Migranten – Welches Recht gilt?

Migrationsrecht umfasst das Asylrecht und auch das Aufenthaltsrecht. Jeder politisch verfolgte Fremde hat in Deutschland das Recht auf Asyl. Um eine Aufenthaltsgenehmigung nach Aufenthaltsrecht zu bekommen, müssen genau definierte Voraussetzungen erfüllt sein. Kommt man also aus einem sicheren Herkunftsland oder einem anderen EU-Land hat man in Deutschland keinen Anspruch auf Asyl. Bis 2015 wurden Anträge auf Asyl für das BAMF (Bundesamt für Migration und Flüchtlinge) in einem bewältigbaren Umfang gestellt. Durch die dann hereinbrechende Flüchtlingswelle wurden die Kapazitäten des BAMF jedoch überlastet. Durch die so schnell erhöhte Anzahl von Einwanderern wurde es notwendig Maßnahmen zu verabschieden um politisch Verfolgte von wirtschaftlichen Immigranten oder gar Straftätern zu unterscheiden. Im Asylpaket I beschloss das Bundeskabinett unter anderem die Art und Weise der Verteilung, Verwaltung und Abschiebung von Flüchtlingen. Es wurden auch weitere Länder (Albanien, Montenegro und Kosovo) als sichere Herkunftsländer eingestuft. Im Frühjahr 2017 wurden zusätzliche Gesetzesänderungen verabschiedet.

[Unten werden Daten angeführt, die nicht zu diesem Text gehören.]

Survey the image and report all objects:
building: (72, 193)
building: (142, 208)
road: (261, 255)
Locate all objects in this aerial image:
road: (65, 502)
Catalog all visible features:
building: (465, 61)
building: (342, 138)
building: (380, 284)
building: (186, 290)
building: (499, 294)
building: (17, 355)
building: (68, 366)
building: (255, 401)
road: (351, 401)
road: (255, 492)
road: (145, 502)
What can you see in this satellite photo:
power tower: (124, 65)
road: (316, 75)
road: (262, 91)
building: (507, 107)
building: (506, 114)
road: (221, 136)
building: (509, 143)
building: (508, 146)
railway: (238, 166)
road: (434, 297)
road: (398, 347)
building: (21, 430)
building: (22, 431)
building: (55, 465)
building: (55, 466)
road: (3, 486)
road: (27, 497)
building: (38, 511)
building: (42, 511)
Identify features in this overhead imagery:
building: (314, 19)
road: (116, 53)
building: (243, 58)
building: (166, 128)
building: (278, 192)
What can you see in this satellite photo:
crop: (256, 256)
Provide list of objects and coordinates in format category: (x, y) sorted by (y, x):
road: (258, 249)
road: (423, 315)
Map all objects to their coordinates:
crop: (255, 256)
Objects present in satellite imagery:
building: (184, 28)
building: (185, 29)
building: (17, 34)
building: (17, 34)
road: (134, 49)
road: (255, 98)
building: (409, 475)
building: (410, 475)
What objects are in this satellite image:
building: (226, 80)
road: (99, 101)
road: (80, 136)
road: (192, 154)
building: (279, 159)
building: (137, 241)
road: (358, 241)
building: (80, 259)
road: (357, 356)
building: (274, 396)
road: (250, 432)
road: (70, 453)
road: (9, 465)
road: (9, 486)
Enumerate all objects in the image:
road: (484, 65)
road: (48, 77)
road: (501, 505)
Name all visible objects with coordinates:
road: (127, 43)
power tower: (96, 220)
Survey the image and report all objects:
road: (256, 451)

Laut § 47 Abs. 1b AsylG können die Bundesländer alle Asylsuchenden zu einem bis zu 24 Monate dauernden Aufenthalt in einer Aufnahmeeinrichtung verpflichten, bis über ihren Antrag entschieden wurde. Haben Sie Fragen oder Probleme bei Ihrem Asylverfahren, so wenden Sie sich am besten an einen Anwalt für Migrationsrecht in Nürnberg Mitte.

Wer hat in Deutschland Aufenthaltsrecht?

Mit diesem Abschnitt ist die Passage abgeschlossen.